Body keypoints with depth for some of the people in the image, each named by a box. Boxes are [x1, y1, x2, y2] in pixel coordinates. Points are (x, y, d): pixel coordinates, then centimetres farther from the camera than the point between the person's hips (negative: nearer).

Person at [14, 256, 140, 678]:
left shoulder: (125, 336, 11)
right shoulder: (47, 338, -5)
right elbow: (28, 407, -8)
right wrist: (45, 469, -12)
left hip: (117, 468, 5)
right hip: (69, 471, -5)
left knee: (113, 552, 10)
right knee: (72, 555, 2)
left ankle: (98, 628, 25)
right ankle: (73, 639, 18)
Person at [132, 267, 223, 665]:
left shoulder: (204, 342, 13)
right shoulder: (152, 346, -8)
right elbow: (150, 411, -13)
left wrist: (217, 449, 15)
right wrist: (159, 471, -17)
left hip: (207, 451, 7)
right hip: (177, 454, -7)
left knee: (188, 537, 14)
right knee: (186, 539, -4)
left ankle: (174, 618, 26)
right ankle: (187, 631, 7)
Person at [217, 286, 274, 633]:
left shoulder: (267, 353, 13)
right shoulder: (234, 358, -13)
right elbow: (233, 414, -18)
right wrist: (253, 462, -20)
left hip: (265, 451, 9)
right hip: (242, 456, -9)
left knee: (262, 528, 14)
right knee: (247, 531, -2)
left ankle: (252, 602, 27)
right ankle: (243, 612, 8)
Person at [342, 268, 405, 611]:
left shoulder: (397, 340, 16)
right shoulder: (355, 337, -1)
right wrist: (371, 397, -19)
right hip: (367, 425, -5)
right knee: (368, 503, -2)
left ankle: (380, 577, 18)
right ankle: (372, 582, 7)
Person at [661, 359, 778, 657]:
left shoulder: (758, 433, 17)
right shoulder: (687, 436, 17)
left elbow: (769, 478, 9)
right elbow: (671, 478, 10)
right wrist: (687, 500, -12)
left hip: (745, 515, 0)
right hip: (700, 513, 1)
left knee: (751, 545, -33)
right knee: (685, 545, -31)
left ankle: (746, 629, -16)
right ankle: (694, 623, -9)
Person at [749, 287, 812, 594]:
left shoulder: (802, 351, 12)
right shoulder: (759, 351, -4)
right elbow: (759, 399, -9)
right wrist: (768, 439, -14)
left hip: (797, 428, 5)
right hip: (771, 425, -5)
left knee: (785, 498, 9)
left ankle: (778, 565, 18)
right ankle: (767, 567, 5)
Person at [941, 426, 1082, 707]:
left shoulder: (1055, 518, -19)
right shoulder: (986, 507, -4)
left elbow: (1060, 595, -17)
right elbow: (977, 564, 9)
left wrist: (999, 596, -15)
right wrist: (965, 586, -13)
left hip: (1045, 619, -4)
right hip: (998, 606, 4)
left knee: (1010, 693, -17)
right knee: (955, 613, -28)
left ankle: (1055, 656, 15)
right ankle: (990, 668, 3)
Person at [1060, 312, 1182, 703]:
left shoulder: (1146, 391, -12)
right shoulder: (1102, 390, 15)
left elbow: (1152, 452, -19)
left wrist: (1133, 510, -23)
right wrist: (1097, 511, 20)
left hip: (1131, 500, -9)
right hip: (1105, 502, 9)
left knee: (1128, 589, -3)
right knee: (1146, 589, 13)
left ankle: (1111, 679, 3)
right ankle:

Problem
Copy, from the material, each line that holds the string "elbow".

Finished exercise
right elbow: (28, 407, -8)
right elbow: (150, 411, -13)
right elbow: (233, 414, -18)
left elbow: (769, 478, 9)
right elbow: (671, 478, 10)
right elbow: (759, 399, -9)
left elbow: (1060, 595, -17)
right elbow: (977, 564, 9)
left elbow: (1152, 452, -19)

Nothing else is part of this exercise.